Capas ligeras también en verano
Aunque parezca innecesario, el principio de las capas también puede aplicarse en verano. Una primera capa transpirable pegada al cuerpo mantiene la piel seca, mientras que una capa exterior ligera protege del sol y del viento.
Si entrenas al aire libre, una camiseta con protección UV o una chaqueta cortavientos ultraligera puede ser muy útil. Te protegerán del sol sin impedir que el cuerpo respire.
¿Ropa ajustada o suelta?
La elección entre ropa ajustada o suelta depende de la actividad y de tu comodidad. La ropa ajustada es ideal para correr o montar en bicicleta, ya que evita roces y mejora la evacuación del sudor. En cambio, la ropa suelta permite una mejor circulación del aire y puede resultar más cómoda para actividades de menor intensidad, como yoga, caminatas o ejercicios de fuerza al aire libre. Lo esencial es que la ropa no limite tus movimientos y permita que el aire fluya.

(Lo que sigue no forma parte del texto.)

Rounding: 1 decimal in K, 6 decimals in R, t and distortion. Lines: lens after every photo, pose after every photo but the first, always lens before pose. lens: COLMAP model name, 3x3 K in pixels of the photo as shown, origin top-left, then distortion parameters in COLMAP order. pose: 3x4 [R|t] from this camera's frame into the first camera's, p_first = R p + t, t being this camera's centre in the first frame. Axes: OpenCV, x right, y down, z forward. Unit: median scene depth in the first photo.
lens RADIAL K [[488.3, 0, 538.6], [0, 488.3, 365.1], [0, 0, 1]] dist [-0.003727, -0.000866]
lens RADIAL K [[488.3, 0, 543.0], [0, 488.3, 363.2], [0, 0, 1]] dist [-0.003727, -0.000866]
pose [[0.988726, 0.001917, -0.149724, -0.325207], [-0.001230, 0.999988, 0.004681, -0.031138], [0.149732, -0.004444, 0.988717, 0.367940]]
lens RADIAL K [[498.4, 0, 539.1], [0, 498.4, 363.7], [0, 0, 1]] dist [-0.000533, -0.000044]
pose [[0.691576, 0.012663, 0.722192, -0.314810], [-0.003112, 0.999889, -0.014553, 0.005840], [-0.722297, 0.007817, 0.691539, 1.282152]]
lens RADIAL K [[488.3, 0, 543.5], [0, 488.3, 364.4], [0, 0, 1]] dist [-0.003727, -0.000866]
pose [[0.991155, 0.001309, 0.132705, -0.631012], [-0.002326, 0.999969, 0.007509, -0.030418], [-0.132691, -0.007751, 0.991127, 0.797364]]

No olvides la cabeza y los pies
Durante el entrenamiento bajo el sol, la cabeza pierde gran parte del calor corporal. Una gorra ligera o una visera protege del sol y absorbe el sudor. Busca modelos con tejidos transpirables y orificios de ventilación.

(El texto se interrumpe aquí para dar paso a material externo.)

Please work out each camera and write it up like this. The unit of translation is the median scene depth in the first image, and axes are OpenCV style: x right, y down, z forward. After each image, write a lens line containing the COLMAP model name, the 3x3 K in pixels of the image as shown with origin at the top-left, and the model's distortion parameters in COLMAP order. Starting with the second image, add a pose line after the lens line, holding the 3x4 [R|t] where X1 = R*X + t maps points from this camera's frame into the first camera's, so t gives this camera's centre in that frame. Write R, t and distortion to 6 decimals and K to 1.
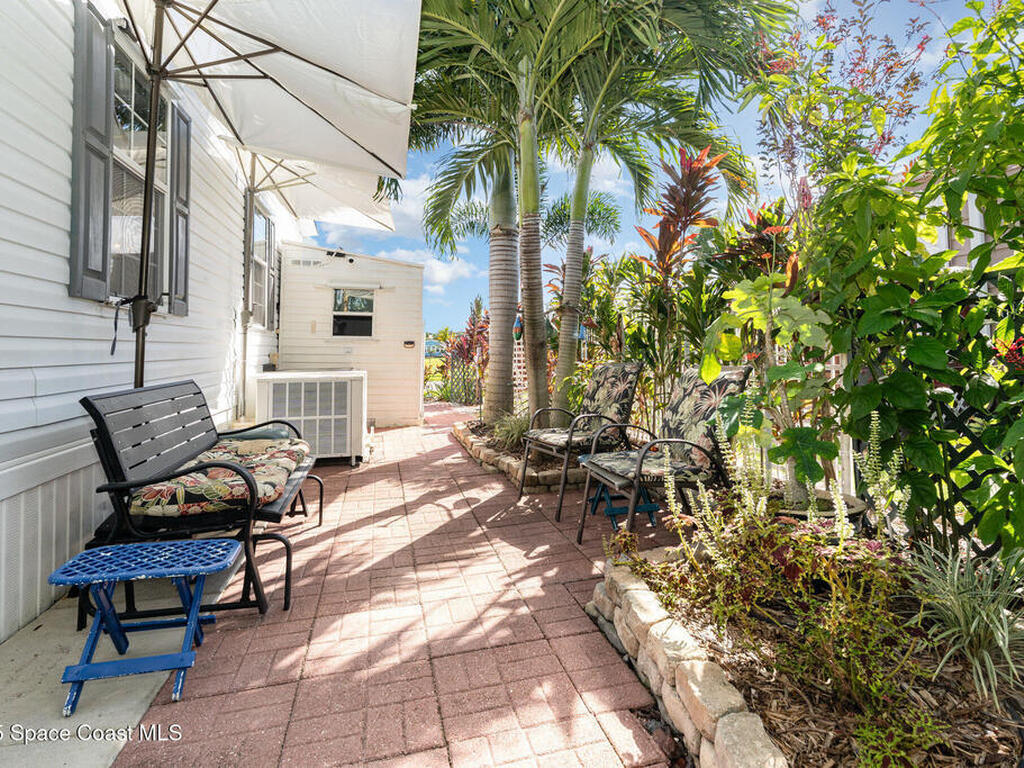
lens RADIAL K [[518.2, 0, 524.8], [0, 518.2, 348.2], [0, 0, 1]] dist [-0.001815, -0.001002]
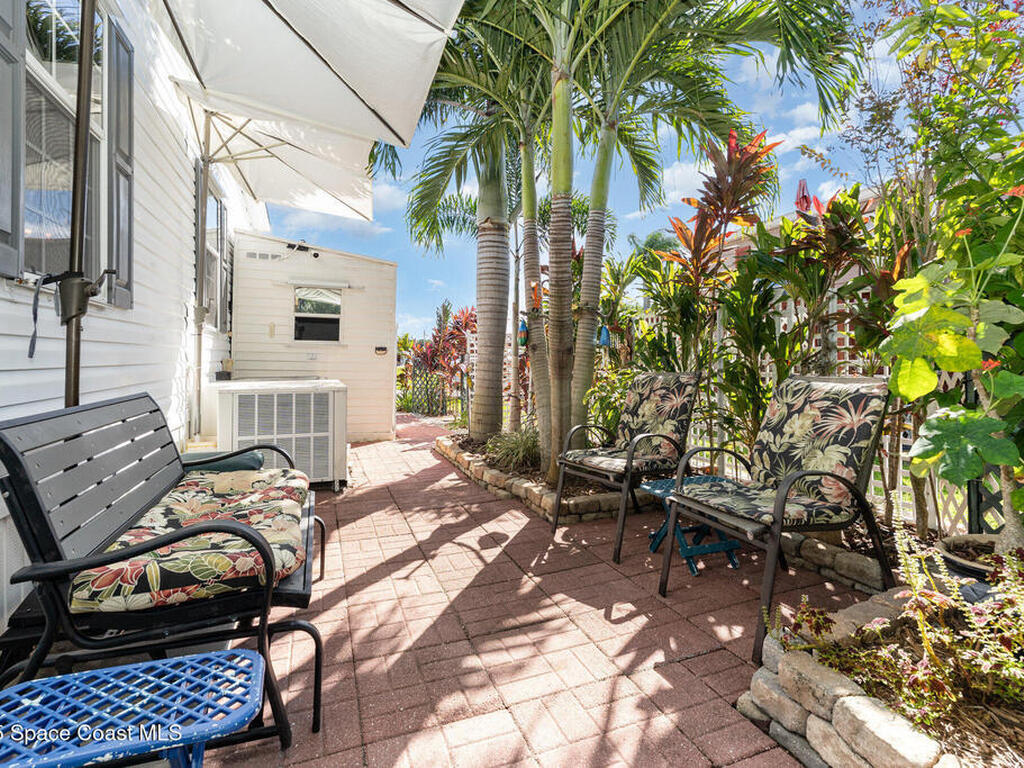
lens RADIAL K [[513.1, 0, 516.3], [0, 513.1, 371.9], [0, 0, 1]] dist [-0.004095, 0.000934]
pose [[0.995514, 0.004504, 0.094511, -0.157441], [-0.007196, 0.999578, 0.028160, 0.005781], [-0.094345, -0.028713, 0.995125, 0.188734]]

Los pies también necesitan atención. Usa calcetines técnicos que evacúen la humedad y eviten las ampollas. Evita el algodón, que se empapa fácilmente y puede causar rozaduras.
Colores y visibilidad
Los colores oscuros absorben el calor, mientras que los claros lo reflejan. Por eso, las tonalidades claras como el blanco, el gris claro o los tonos pastel son ideales para entrenar en verano. Si sales a correr o montar en bici al amanecer o al atardecer, elige prendas con elementos reflectantes para ser visible en la carretera.
Mantén el cuerpo fresco
Incluso con la ropa adecuada, es importante ayudar al cuerpo a mantener una temperatura estable. Evita entrenar en las horas centrales del día, busca zonas con sombra y hidrátate bien antes, durante y después del ejercicio. Puedes usar una toalla refrescante o un spray de agua para humedecer la piel y aliviar el calor.
Después del entrenamiento, cámbiate de ropa para evitar que el cuerpo se enfríe de golpe al dejar de moverte.
Escucha a tu cuerpo
Ni la mejor equipación puede compensar un golpe de calor. Si notas mareo, náuseas o fatiga excesiva, detente y busca un lugar fresco. Entrenar con calor requiere adaptación: empieza con sesiones cortas y aumenta la intensidad poco a poco, dejando que tu cuerpo se acostumbre.
Entrena con cabeza
Entrenar en verano no se trata de forzarse al máximo, sino de encontrar el equilibrio entre rendimiento y bienestar. Con la ropa adecuada, una buena hidratación y atención a las señales del cuerpo, podrás disfrutar del ejercicio incluso bajo el sol del verano español.